WHAT THE EXERCISE ASKS
Transcribe, word for word, the passage of the forum thread on pcap files that begins at the words "This is a question" and stops after the words "for the explanation.".

Re: dumping hashes to pcap files
by Marshall (Canon) on Dec 19, 2011 at 13:21 UTC
    in particular I am opening a voip pcap file. And then aim is to dump all SIP, SDP and RTP packets that are from the same call into one file

    This is a question rather than an answer... Out of curiosity, what are you trying to do that some freeware app like WireShark cannot do? From what I understand, you can open a pcap file and WireShark can actually play the audio of one of the calls. Just curious. Maybe controlling what Wireshark can already do might be a ticket?

      No problem!

      I want to have the option of being able to choose databases to store data in, or even perhaps prepare for a situation where I have to scale out to multiple servers. all distant goals, but at the end of the day using the pcap library (which is also what wireshark uses itself) directly gives you a bit more flexibility!

      it's worth noting, that the library was built to be used by C. I'm using it via perl, which is where some limitation are becoming apparent, i think..

        Oh, I see. Thanks for the explanation.

        I guess I'm going to be quite naive here, but it sounds like you have what I would call a "traffic cop" application. You open a pcap file and read a packet, then decide where it should go, direct that traffic there. Get next packet, etc.

        I'm not quite understanding why there is a need to store any significant amount of data at all - I mean why it's not possible to just decide on-the-fly where the packet should go rather than having to save them for processing later?

        Sounds like these SIP packets determine when a call starts and when a call ends and that you can assign some kind of callid to that unique call. Further that the "inbetween packets" can also be easily id'ed as belonging to a particular call.

        I don't know how many calls are in one pcap file. But it could be that you can just have filehandles open to all of them - Depends upon OS filehandle limits. Open a new file when you see a new call starting.

        You could use a hash to map call-ids to file handles. Something like this:

        #!/usr/bin/perl -w use strict; my %filehandles; foreach ('call1','call2') { open my $fh, '>>', $_ or die "can't open $_ for append $!"; $filehandles{$_}=$fh; } # use call_id in the print to select the right filehandle to # write to my $call_id = "call1"; print {$filehandles{$call_id}} "to file1\n"; $call_id = "call2"; print {$filehandles{$call_id}} "to file2\n";
        Just trying to be helpful.

ENTRIES SUPPLIED
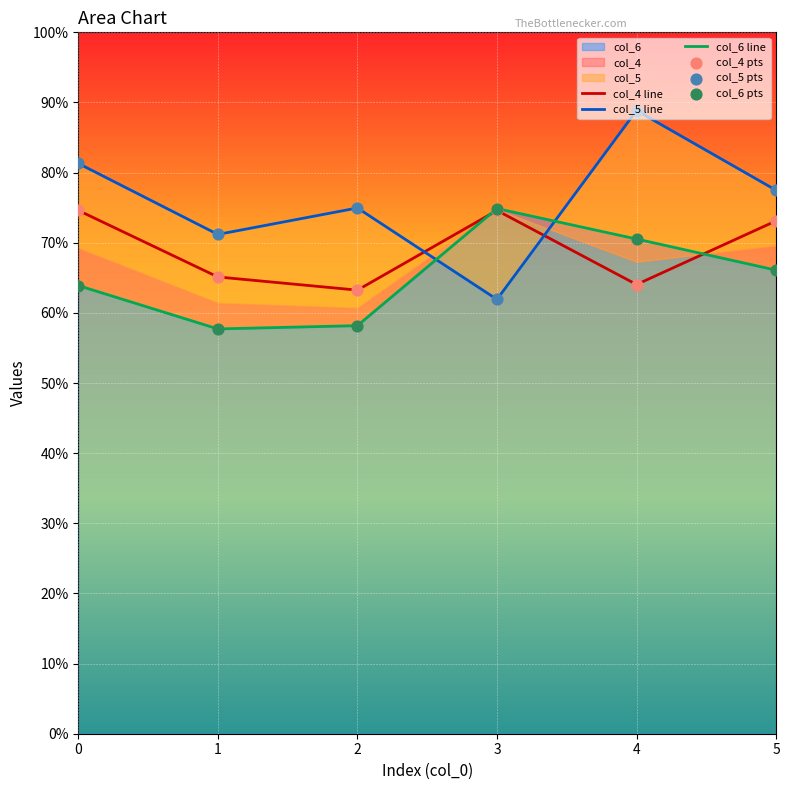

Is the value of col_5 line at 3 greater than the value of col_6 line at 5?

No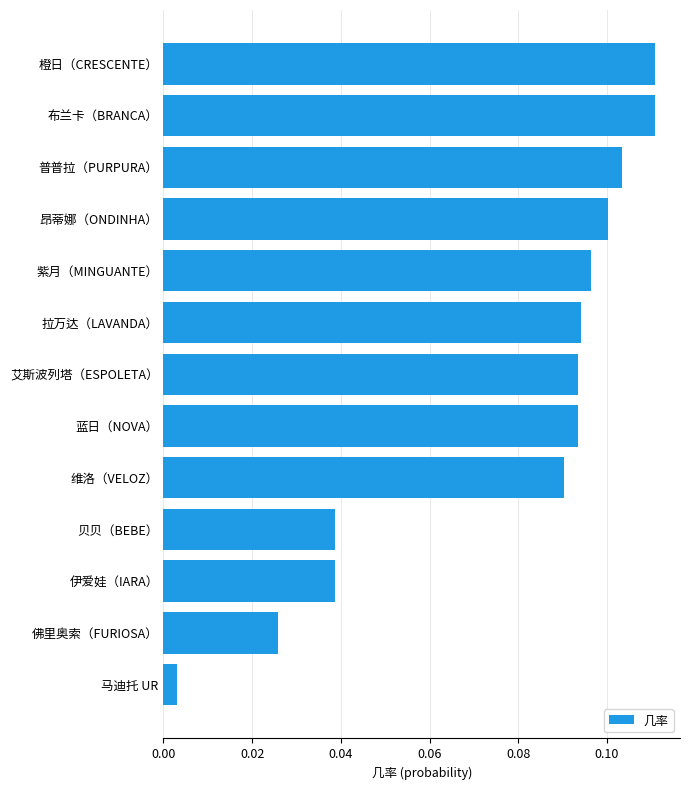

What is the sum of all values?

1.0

--

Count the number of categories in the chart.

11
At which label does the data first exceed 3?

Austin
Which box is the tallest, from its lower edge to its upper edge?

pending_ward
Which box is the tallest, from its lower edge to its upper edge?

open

EXERCISE RESULT
This is a question rather than an answer... Out of curiosity, what are you trying to do that some freeware app like WireShark cannot do? From what I understand, you can open a pcap file and WireShark can actually play the audio of one of the calls. Just curious. Maybe controlling what Wireshark can already do might be a ticket?

      No problem!

      I want to have the option of being able to choose databases to store data in, or even perhaps prepare for a situation where I have to scale out to multiple servers. all distant goals, but at the end of the day using the pcap library (which is also what wireshark uses itself) directly gives you a bit more flexibility!

      it's worth noting, that the library was built to be used by C. I'm using it via perl, which is where some limitation are becoming apparent, i think..

        Oh, I see. Thanks for the explanation.